# coolermaster storm enforcer fan mod



## automaton (Feb 11, 2003)

coolermaster storm enforcer 2x 200mm fan front intake top exhaust 110cfm 
I want to put a 103 cfm fan in rear exhaust
what do you think/:dance:


----------



## JimE (Apr 16, 2009)

You can pretty much put anything anywhere that you like (space permitting) with a few modifications.

With that being said, what exactly are you asking?

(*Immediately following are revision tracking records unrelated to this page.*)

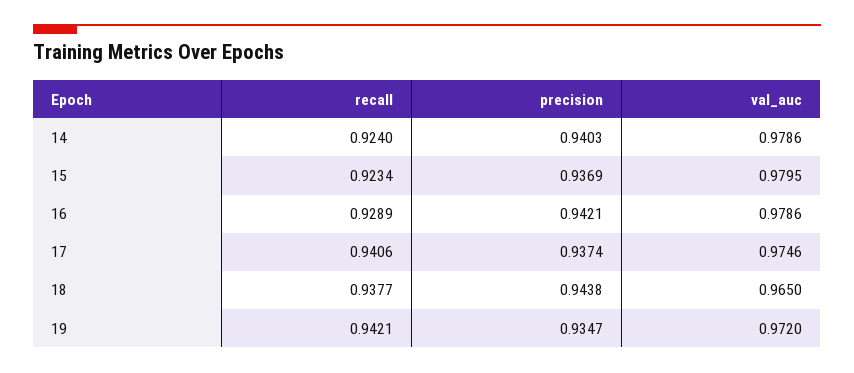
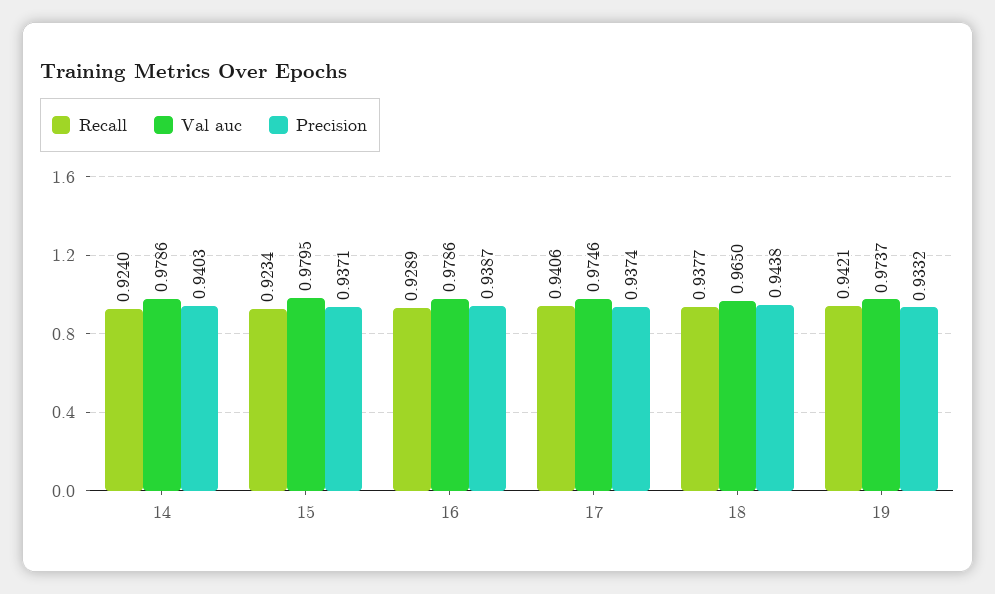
  {
    "recall": {
      "14": 0.924,
      "15": 0.9234,
      "16": 0.9289,
      "17": 0.9406,
      "18": 0.9377,
      "19": 0.9421
    },
    "precision": {
      "14": 0.9403,
-     "15": 0.9369,
+     "15": 0.9371,
-     "16": 0.9421,
+     "16": 0.9387,
      "17": 0.9374,
      "18": 0.9438,
-     "19": 0.9347
+     "19": 0.9332
    },
    "val_auc": {
      "14": 0.9786,
      "15": 0.9795,
      "16": 0.9786,
      "17": 0.9746,
      "18": 0.965,
-     "19": 0.972
+     "19": 0.9737
    }
  }

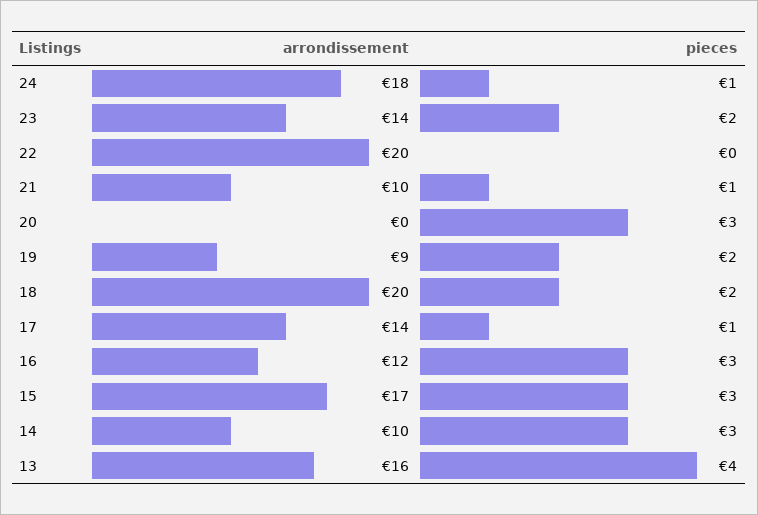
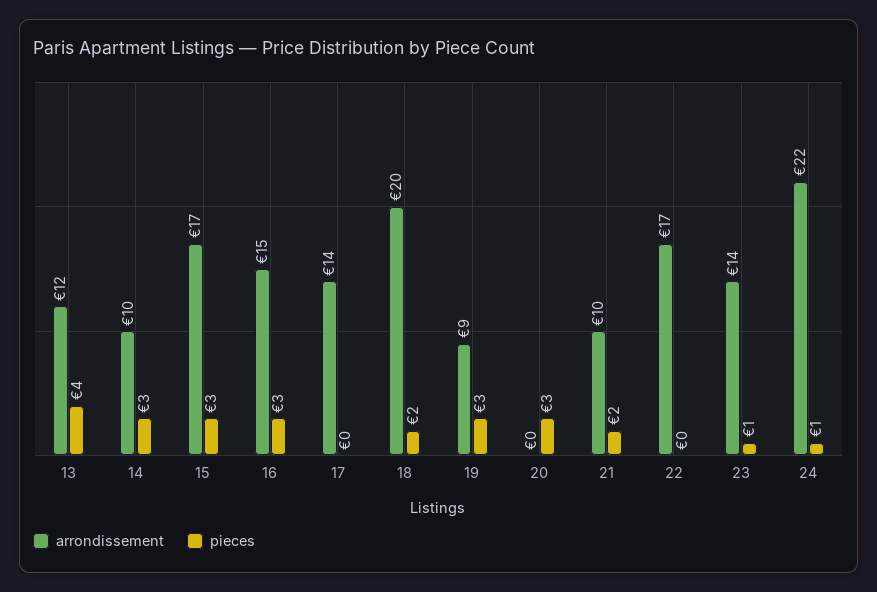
  {
    "arrondissement": {
-     "24": 18,
+     "24": 22,
      "23": 14,
-     "22": 20,
+     "22": 17,
      "21": 10,
      "20": 0,
      "19": 9,
      "18": 20,
      "17": 14,
-     "16": 12,
+     "16": 15,
      "15": 17,
      "14": 10,
-     "13": 16
+     "13": 12
    },
    "pieces": {
      "24": 1,
-     "23": 2,
+     "23": 1,
      "22": 0,
-     "21": 1,
+     "21": 2,
      "20": 3,
-     "19": 2,
+     "19": 3,
      "18": 2,
-     "17": 1,
+     "17": 0,
      "16": 3,
      "15": 3,
      "14": 3,
      "13": 4
    }
  }

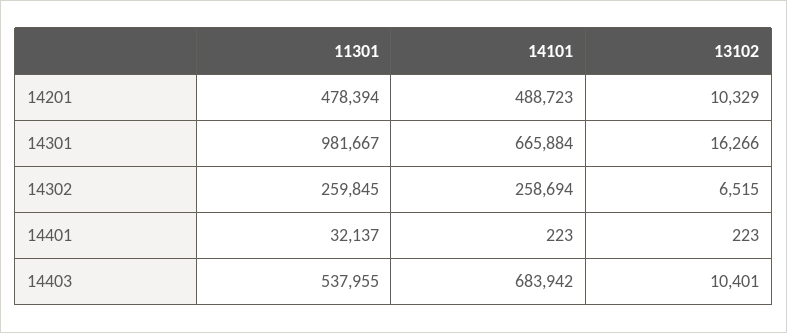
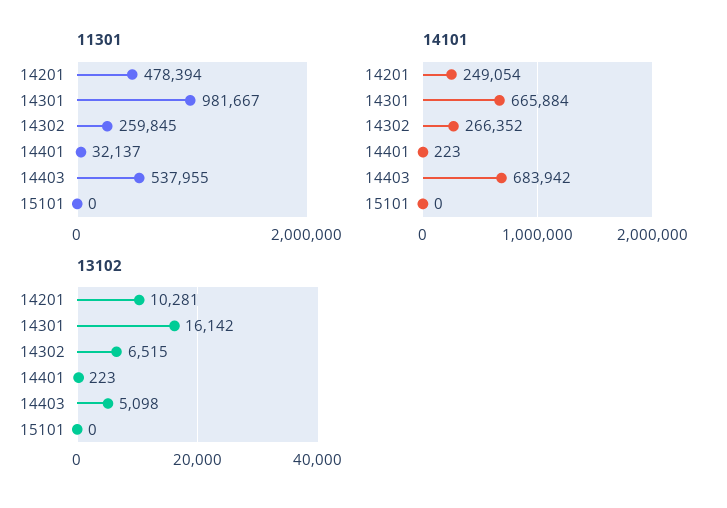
  {
    "11301": {
      "14201": 478394,
      "14301": 981667,
      "14302": 259845,
      "14401": 32137,
-     "14403": 537955
+     "14403": 537955,
+     "15101": 0
    },
    "14101": {
-     "14201": 488723,
+     "14201": 249054,
      "14301": 665884,
-     "14302": 258694,
+     "14302": 266352,
      "14401": 223,
-     "14403": 683942
+     "14403": 683942,
+     "15101": 0
    },
    "13102": {
-     "14201": 10329,
+     "14201": 10281,
-     "14301": 16266,
+     "14301": 16142,
      "14302": 6515,
      "14401": 223,
-     "14403": 10401
+     "14403": 5098,
+     "15101": 0
    }
  }

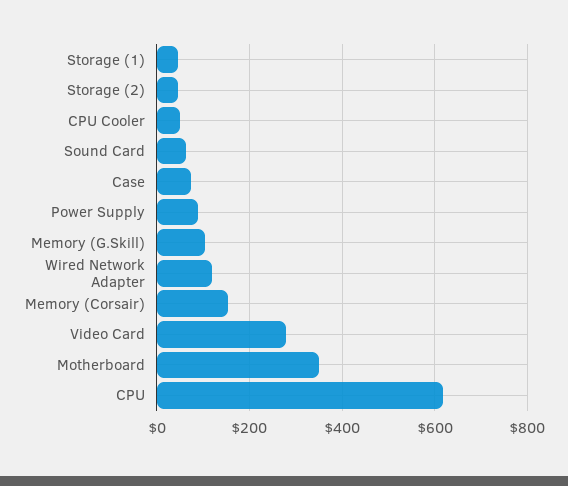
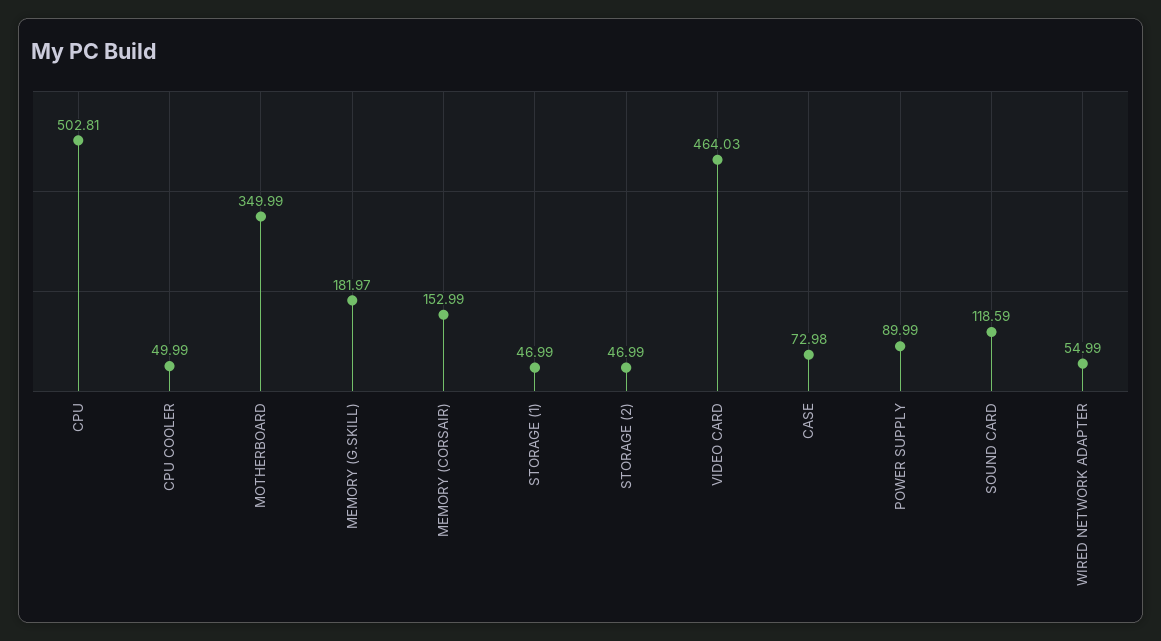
  {
    "Storage (1)": 46.99,
    "Storage (2)": 46.99,
    "CPU Cooler": 49.99,
-   "Sound Card": 60,
+   "Sound Card": 118.59,
    "Case": 72.98,
    "Power Supply": 89.99,
-   "Memory (G.Skill)": 100,
+   "Memory (G.Skill)": 181.97,
-   "Wired Network Adapter": 120,
+   "Wired Network Adapter": 54.99,
    "Memory (Corsair)": 152.99,
-   "Video Card": 280,
+   "Video Card": 464.03,
    "Motherboard": 349.99,
-   "CPU": 620
+   "CPU": 502.81
  }

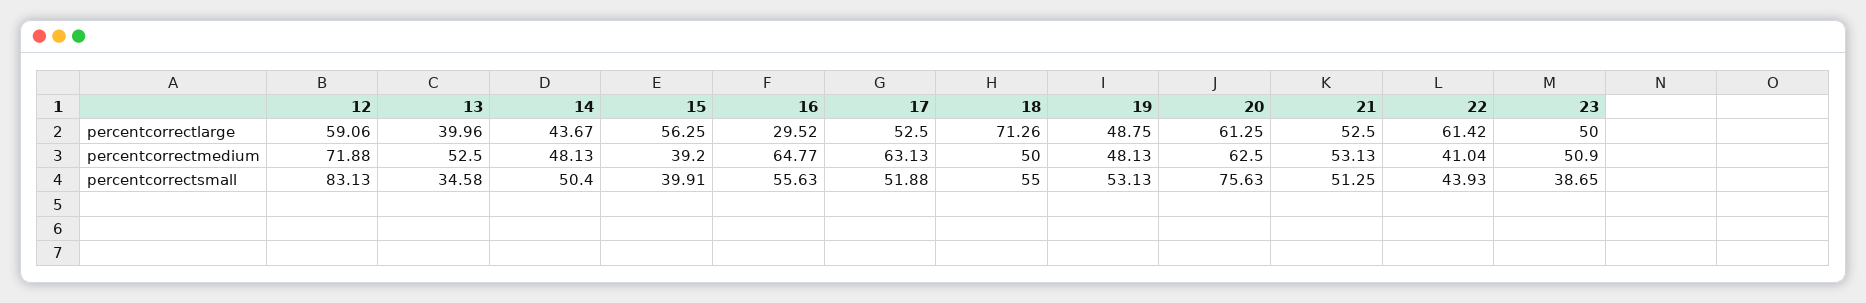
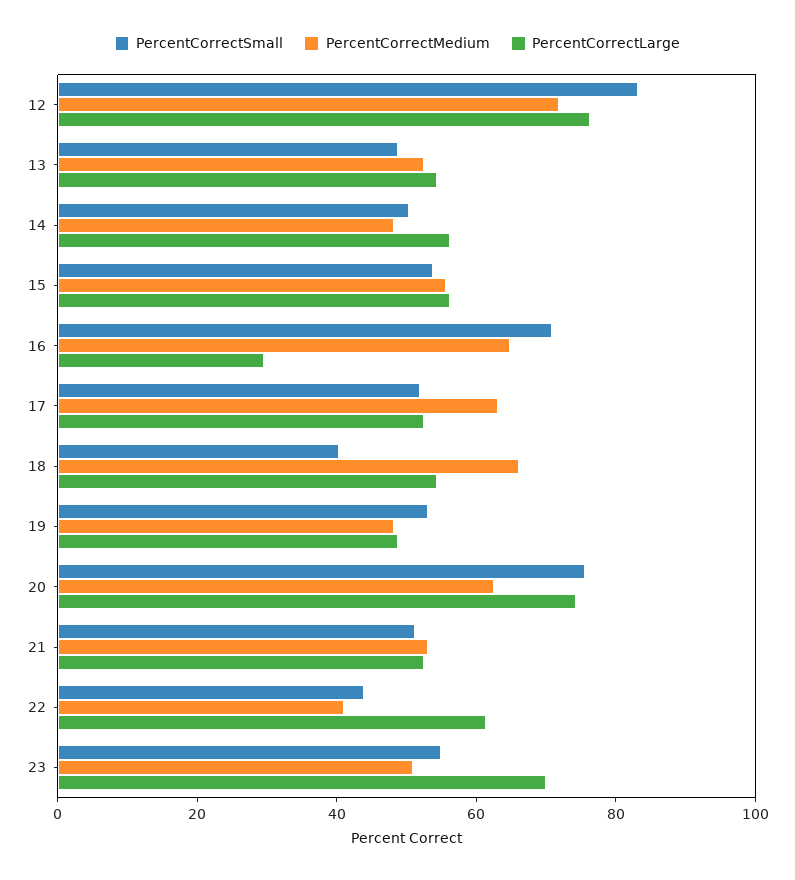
  {
    "percentcorrectlarge": {
-     "12": 59.06,
+     "12": 75,
-     "13": 39.96,
+     "13": 55,
-     "14": 43.67,
+     "14": 55,
      "15": 56.25,
      "16": 29.52,
      "17": 52.5,
-     "18": 71.26,
+     "18": 55,
      "19": 48.75,
-     "20": 61.25,
+     "20": 75,
      "21": 52.5,
      "22": 61.42,
-     "23": 50
+     "23": 70
    },
    "percentcorrectmedium": {
      "12": 71.88,
      "13": 52.5,
      "14": 48.13,
-     "15": 39.2,
+     "15": 55,
      "16": 64.77,
      "17": 63.13,
-     "18": 50,
+     "18": 65,
      "19": 48.13,
      "20": 62.5,
      "21": 53.13,
      "22": 41.04,
      "23": 50.9
    },
    "percentcorrectsmall": {
      "12": 83.13,
-     "13": 34.58,
+     "13": 50,
      "14": 50.4,
-     "15": 39.91,
+     "15": 55,
-     "16": 55.63,
+     "16": 70,
      "17": 51.88,
-     "18": 55,
+     "18": 40,
      "19": 53.13,
      "20": 75.63,
      "21": 51.25,
      "22": 43.93,
-     "23": 38.65
+     "23": 55
    }
  }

There is likely already a fan opening in the rear of that case, so it's just a matter of using a fan that fits that opening.


----------



## Tyree (May 10, 2009)

Specs for that case says it comes with 1 x 120mm rear fan & 1 x 200mm front fan.
If you add a 120mm rear fan I would suggest disconnecting the top fan.


----------



## insertacoolname (Jan 26, 2012)

Why would you recommend disconnecting top fan? What about radiator at rear and top fan?


----------



## JimE (Apr 16, 2009)

Test and monitor temps. All cases are different. Not all fans are the same.

Test in various combinations and monitor temps to see how it runs the coolest.


----------



## Tyree (May 10, 2009)

insertacoolname said:


> Why would you recommend disconnecting top fan? What about radiator at rear and top fan?


Side mounted and top mounted fans can disrupt the preferred front to rear airflow.


----------